Thursday, October 25, 2007

Resep Pacaran Ala Suster Ben

A= Aku
S= Kakak sepupuku

A: Mbak, dua minggu lagi N mau nikah lo.
S: Oya? Sama cowok yang dulu pernah diajak ke sini itu ya?
A: Bukan. Temen gerejanya di Klaten.
S: Owww ... Jadi laen lagi ya?
A: Iya ...

Temanku N mau menikah. Bukan, bukan dengan cowok yang jadi pacarnya waktu dia masih di asrama dulu. Bukan. Dia mau menikah dengan cowok teman gerejanya di Klaten.

Prosesnya dia ketemu dengan cowok itu aku tahu. Cuma sekelumit sih. Tapi, tahulah. Dulu dia sempat pacaran dengan seorang cowok. Trus, karena satu dan lain hal, mereka akhirnya putus. Dia cukup terluka karena peristiwa itu. Tidak menyenangkan memang. Tapi, kurasa memang ada baiknya putus, karena kalau diteruskan cuma saling menyakiti. Capek lahir batin.
Temanku itu sudah pacaran berkali-kali sebelum ketemu dengan calon suaminya sekarang. Beberapa kali pula dia patah hati, jatuh cinta lagi, dan patah hati lagi. Capek deeeh ....

Melihat hal itu, aku jadi ingat nasihat Sr. Ben--ibu asramaku dulu. Dia dulu sering berkoar-koar kepada kami anak-anak asrama yg bandel-bandel ini untuk tidak buru-buru pacaran. Kalau pacaran nanti saja kalau sudah semester 5. Mendengar nasihat itu kami biasanya justru mencibir, "Yeee, Suster kuno ah! Masak pacaran nunggu sampai kita mau lulus kuliah? Kalau sebelum semester 5 ada cowok yang pas di hati, apa salahnya pacaran?" Masak nolak rejeki sih? Hehehe.

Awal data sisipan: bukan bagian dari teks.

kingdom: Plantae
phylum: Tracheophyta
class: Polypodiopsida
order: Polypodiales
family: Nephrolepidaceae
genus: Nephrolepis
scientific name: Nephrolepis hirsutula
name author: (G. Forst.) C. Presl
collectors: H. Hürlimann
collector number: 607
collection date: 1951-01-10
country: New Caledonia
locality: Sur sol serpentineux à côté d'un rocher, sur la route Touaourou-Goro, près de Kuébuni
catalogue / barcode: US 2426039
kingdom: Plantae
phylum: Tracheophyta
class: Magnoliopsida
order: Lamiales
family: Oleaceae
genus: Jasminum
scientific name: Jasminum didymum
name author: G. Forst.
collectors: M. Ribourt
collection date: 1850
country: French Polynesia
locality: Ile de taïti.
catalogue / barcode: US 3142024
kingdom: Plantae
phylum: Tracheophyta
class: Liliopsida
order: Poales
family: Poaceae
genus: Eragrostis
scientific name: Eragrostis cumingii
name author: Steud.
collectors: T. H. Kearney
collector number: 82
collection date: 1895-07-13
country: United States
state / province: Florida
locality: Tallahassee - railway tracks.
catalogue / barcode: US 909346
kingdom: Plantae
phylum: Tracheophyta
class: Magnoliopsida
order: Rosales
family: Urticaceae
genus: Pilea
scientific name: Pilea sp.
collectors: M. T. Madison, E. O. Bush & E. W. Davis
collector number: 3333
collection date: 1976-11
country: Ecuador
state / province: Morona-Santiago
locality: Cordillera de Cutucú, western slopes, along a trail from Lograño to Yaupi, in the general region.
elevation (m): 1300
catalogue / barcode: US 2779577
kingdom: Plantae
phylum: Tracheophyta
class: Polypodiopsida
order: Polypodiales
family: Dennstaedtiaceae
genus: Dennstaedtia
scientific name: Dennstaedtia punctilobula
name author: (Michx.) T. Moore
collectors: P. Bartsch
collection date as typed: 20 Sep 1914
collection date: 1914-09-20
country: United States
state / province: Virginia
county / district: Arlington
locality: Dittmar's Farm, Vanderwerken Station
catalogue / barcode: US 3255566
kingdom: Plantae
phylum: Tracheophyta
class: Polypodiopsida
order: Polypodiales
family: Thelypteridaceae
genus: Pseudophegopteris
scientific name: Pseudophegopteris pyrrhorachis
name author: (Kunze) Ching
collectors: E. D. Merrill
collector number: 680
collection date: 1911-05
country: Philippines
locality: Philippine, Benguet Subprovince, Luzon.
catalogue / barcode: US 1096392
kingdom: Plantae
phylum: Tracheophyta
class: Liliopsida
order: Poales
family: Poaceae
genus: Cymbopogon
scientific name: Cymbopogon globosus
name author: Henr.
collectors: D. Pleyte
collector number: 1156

Tapi semakin hari, aku jadi bisa memahami nasihat Sr. Ben itu. Aku kini mengerti bahwa nasihatnya itu bukan untuk menghalangi kami untuk merasakan kebahagiaan, tetapi justru membantu kami agar tidak merasakan sakit hati yang tidak perlu. Temanku pernah bilang, risikonya orang pacaran itu ada dua: kawin atau putus. Kalau putus, berarti patah hati. Dan patah hati itu sakit.

Ketika kuliah, rasanya dunia kerja itu sudah deket banget. Rasanya lulus itu cuma beberapa hari lagi, trus nanti kerja, habis kerja, nanti nikah. Nah, sudah deket kan? So, apa salahnya pacaran sejak awal duduk di bangku kuliah?

Masalahnya, waktu itu relatif. Dan perjalanan dari kita kuliah sampai siap menikah itu bisa panjang, bisa pendek. Bisa panjang, karena untuk menikah itu dibutuhkan kedewasaan. Itu butuh waktu dan pengalaman juga kan?

Sekarang aku bisa mengatakan bahwa si X yang dulu kutaksir setengah mati dan membuatku serta merta mengatakan, "Aku mau deh menikah sama dia", sekarang tidak lagi masuk hitungan. Tidak, aku tidak bermaksud mengatakan bahwa dia bukan cowok baik-baik. Tetapi seiring berjalannya waktu, aku menjadi tahu bahwa minat dan tujuan hidup kami berbeda. Cara pandang terhadap hidup dan masa depan kami juga sangat berbeda. Kalau diteruskan, rasanya malah saling menyakiti. Masak kita menikah malah nggak bahagia? Enggak lucu dong.

Dan kini aku berpendapat bahwa memilih pasangan hidup adalah soal mencari sahabat jiwa. Mungkin bisa dibilang, ini soal mendapatkan orang yang memiliki tingkat spiritualitas sama. Tidak hanya seagama, lo. Tapi lebih pada bagaimana kita bersama pasangan kita dapat sama-sama bertumbuh secara rohani. Ini penting kurasa.

Sr. Ben memang memiliki patokan semester 5 untuk boleh pacaran. Tetapi yang penting adalah kematangan pribadi. Bisa jadi, ketika semester 5 orang belum dewasa betul. Karena itu, kupikir tidak perlulah buru-buru pacaran dan mengucapkan janji setia. Kita mesti menelaah diri betul, benar-benar mengenal diri kita, dan kita pun perlu berpikir panjang saat memilih seseorang sebagai pasangan hidup.

1 comments:

Oni Suryaman on 5:18 PM said...

Orang tua kita mungkin memang kolot melarang kita pacaran sewaktu masih muda. Mungkin mereka sendiri gak tau alasannya kenapa mesti melakukan itu. Kebiasaan kolot seperti ini kadang memang ada kebenarannya yang tersembunyi.